Work instruction
Please state how many lines below include the word "round"; the reply should be the number only.

Stored items:
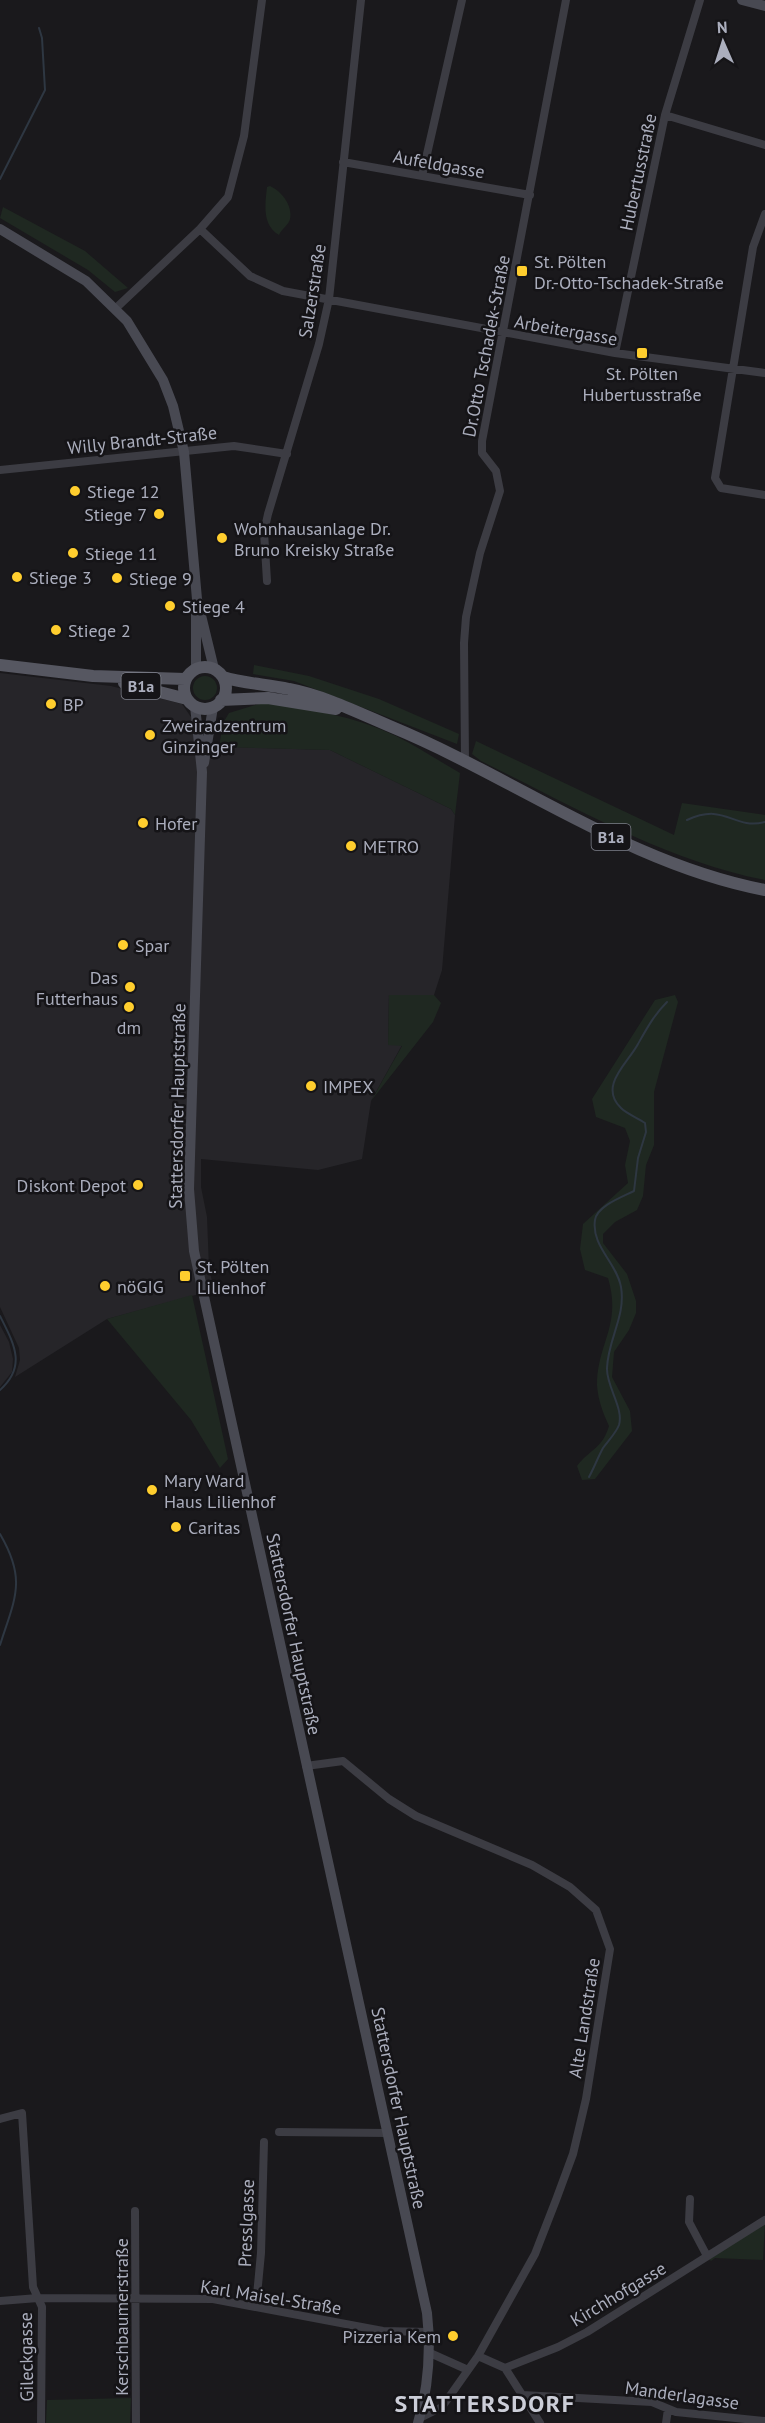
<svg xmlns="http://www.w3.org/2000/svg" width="765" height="2423" font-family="'PT Sans',sans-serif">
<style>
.built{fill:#262529}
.green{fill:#1f2821}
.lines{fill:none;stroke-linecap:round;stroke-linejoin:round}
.stream{stroke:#2e3742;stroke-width:2}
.street{stroke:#3c3c43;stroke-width:8}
.secondary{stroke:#484952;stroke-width:10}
.primary{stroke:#565761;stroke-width:12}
.poi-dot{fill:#ffce2e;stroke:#151417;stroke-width:2}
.labels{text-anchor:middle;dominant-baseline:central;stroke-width:5;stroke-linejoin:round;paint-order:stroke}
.shield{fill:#151417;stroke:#7e808b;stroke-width:1.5}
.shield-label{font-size:16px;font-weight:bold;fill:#abaebd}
.street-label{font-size:18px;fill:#abaebd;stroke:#151417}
.poi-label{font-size:18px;fill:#abaebd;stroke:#151417;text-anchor:start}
.district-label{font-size:24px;font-weight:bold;letter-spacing:1.5px;fill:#ccced8;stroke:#151417}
</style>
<rect width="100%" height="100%" fill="#1a191c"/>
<path class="built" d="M0,673L111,686L182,704L193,720L195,746L330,750L451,809L455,815L442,970L434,995H389L388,1045H402L371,1101L362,1159L318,1170L201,1159V1187L207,1217L209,1268L214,1290L107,1319L15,1377L20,1360L19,1348L0,1307Z
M0,1325L9,1342L13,1359L12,1372L0,1387Z"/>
<path class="green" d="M270,186C281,191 293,205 290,219C289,225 282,228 279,235C262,225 265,205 267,187Z
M3,207L85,251L128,288L115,292L88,270L0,218Z
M254,665L309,676L379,699L459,734L457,744L294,681L253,674Z
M193 688a12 12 0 1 1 24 0a12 12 0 1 1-24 0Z
M262,703C307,708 354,716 396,736C418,747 439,761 460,773L455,815L451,809L330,750L219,747L223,723L229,713Z
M476,741L674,835L682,803L765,815V880C664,860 573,806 481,761L472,754Z
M389,995H434L441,1003L433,1022L371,1101L402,1046L388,1045Z
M675,995L678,1002L654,1092V1145L646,1165L643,1196L637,1210L615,1222L603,1234V1243L627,1274L636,1301V1313L629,1330L614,1352L612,1377L630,1411L632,1431L595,1479L582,1480L577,1466C591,1448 602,1449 609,1426C603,1413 598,1400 597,1385C597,1344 622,1325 608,1278L585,1270L580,1249L583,1224L628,1183L625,1165L630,1141L625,1128L596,1117L592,1099L655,1000Z
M192,1295L228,1459L220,1468L191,1420L107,1319Z
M765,2222L763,2260L715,2258L711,2261L709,2259Z
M131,2398L130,2423H46L47,2400Z"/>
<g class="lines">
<path class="stream" d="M0,179L45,90L42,38L39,28
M687,820C726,802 732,830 765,822
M0,1316C14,1344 27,1366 0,1390
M589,1477C594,1468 598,1457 603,1448C608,1441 616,1433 619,1425C624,1408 606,1386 607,1368C608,1339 626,1316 621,1287C617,1263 591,1246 595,1220C597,1206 622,1197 634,1191L638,1158L646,1132L645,1123C638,1118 627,1114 621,1108C598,1086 628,1063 638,1044C647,1028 654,1015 667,1002
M0,1534C27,1580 15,1598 0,1645"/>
<path class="street" d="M665,115L765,145
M343,162L530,195
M422,176L462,0
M765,214L753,247L715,478L721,488L765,495
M200,229L250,276L283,291L615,353L765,373
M115,309L200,229L228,197L244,136L262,0
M615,353L665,115L700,0
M0,470L234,446L287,454
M267,581L264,532L268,514L319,344L329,299L361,0
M465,763L464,643L466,617L480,553L500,491L496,471L482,453V441L566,0
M306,1766L343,1761L389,1799L416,1816L532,1865L570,1887L596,1910L610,1949L586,2099L573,2154L556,2200L535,2254L478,2356L442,2407L420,2418
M0,2119L22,2113L33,2287L42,2307L41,2423
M279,2132L388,2133
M690,2199L689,2222L707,2256
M135,2211L136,2423
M0,2301L38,2298L213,2299L383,2331L429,2332
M256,2306L261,2253L264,2142
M430,2353L468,2370
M478,2356L505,2368L558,2347L587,2332L765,2220
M505,2368L540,2423
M522,2395L652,2402L676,2412L765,2421
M666,2423L668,2409"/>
<path class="secondary" d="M742,0L765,6
M0,229L86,281L127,321L163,380L173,406L184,452L197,599L214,669
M196,669V605
M195,706L202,772L189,1189L194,1251L427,2313C431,2351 429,2386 418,2423
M204,763L213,707"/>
<path class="primary" d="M0,665L93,676L185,679
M184 688a21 21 0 1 1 42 0a21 21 0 1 1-42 0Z
M223,677C245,684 267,684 289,689C325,696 359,713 392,727C517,779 629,864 765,890
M124,683L187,699
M221,700L268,698L336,709"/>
</g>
<g class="poi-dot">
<rect x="516" y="265" width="12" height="12" rx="3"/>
<rect x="636" y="347" width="12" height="12" rx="3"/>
<circle cx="75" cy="491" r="6"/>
<circle cx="159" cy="514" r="6"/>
<circle cx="222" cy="538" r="6"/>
<circle cx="73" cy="553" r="6"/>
<circle cx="17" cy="577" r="6"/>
<circle cx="117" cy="578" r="6"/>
<circle cx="170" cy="606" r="6"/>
<circle cx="56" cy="630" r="6"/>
<circle cx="51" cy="704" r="6"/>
<circle cx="150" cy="735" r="6"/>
<circle cx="143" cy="823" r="6"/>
<circle cx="351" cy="846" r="6"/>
<circle cx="123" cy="945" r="6"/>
<circle cx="130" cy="987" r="6"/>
<circle cx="129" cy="1007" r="6"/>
<circle cx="311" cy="1086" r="6"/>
<circle cx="138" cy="1185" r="6"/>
<rect x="179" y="1270" width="12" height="12" rx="3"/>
<circle cx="105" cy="1286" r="6"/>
<circle cx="152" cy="1490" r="6"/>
<circle cx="176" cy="1527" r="6"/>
<circle cx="453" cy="2336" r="6"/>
</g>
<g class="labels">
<g class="shield">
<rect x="121.5" y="673" width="39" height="26" rx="4.5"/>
<rect x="591.5" y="824" width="39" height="26" rx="4.5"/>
</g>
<g class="shield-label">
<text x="141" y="686">B1a</text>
<text x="611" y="837">B1a</text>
</g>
<g class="street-label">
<text transform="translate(439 164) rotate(10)">Aufeldgasse</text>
<text transform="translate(638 172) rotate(-78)">Hubertusstraße</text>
<text transform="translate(312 291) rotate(-81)">Salzerstraße</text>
<text transform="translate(566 330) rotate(10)">Arbeitergasse</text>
<text transform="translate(486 346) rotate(-79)">Dr.Otto Tschadek-Straße</text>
<text transform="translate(142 440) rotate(-6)">Willy Brandt-Straße</text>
<text transform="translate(177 1106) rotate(-89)">Stattersdorfer Hauptstraße</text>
<text transform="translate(294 1634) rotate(78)">Stattersdorfer Hauptstraße</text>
<text transform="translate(584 2018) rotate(-81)">Alte Landstraße</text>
<text transform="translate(399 2108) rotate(78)">Stattersdorfer Hauptstraße</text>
<text transform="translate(246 2223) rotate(-88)">Presslgasse</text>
<text transform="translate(618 2294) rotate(-31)">Kirchhofgasse</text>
<text transform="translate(271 2297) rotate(9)">Karl Maisel-Straße</text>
<text transform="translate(121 2317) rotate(-90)">Kerschbaumerstraße</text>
<text transform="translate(26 2357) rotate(-91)">Gileckgasse</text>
<text transform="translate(682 2395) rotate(8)">Manderlagasse</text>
</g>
<g class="poi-label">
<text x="534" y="261">St. Pölten<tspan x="534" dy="21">Dr.-Otto-Tschadek-Straße</tspan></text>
<text x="642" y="373" text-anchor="middle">St. Pölten<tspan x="642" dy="21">Hubertusstraße</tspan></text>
<text x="87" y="491">Stiege 12</text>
<text x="147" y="514" text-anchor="end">Stiege 7</text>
<text x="234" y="528">Wohnhausanlage Dr.<tspan x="234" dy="21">Bruno Kreisky Straße</tspan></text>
<text x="85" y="553">Stiege 11</text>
<text x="29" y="577">Stiege 3</text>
<text x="129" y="578">Stiege 9</text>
<text x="182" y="606">Stiege 4</text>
<text x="68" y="630">Stiege 2</text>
<text x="63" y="704">BP</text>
<text x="162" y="725">Zweiradzentrum<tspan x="162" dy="21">Ginzinger</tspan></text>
<text x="155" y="823">Hofer</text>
<text x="363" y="846">METRO</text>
<text x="135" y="945">Spar</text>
<text x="118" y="977" text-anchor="end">Das<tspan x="118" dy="21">Futterhaus</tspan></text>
<text x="129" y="1027" text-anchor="middle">dm</text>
<text x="323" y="1086">IMPEX</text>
<text x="126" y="1185" text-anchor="end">Diskont Depot</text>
<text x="197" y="1266">St. Pölten<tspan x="197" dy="21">Lilienhof</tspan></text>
<text x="117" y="1286">nöGIG</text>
<text x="164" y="1480">Mary Ward<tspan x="164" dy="21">Haus Lilienhof</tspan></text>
<text x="188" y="1527">Caritas</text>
<text x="441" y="2336" text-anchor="end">Pizzeria Kem</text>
</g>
<g class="district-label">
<text x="485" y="2403">STATTERSDORF</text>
</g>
</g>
<g transform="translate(723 42) rotate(357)" stroke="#151417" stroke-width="4.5" paint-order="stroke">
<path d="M0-4.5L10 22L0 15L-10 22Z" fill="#abaebd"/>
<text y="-9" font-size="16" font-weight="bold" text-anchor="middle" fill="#abaebd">N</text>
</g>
</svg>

Reply to the exercise
2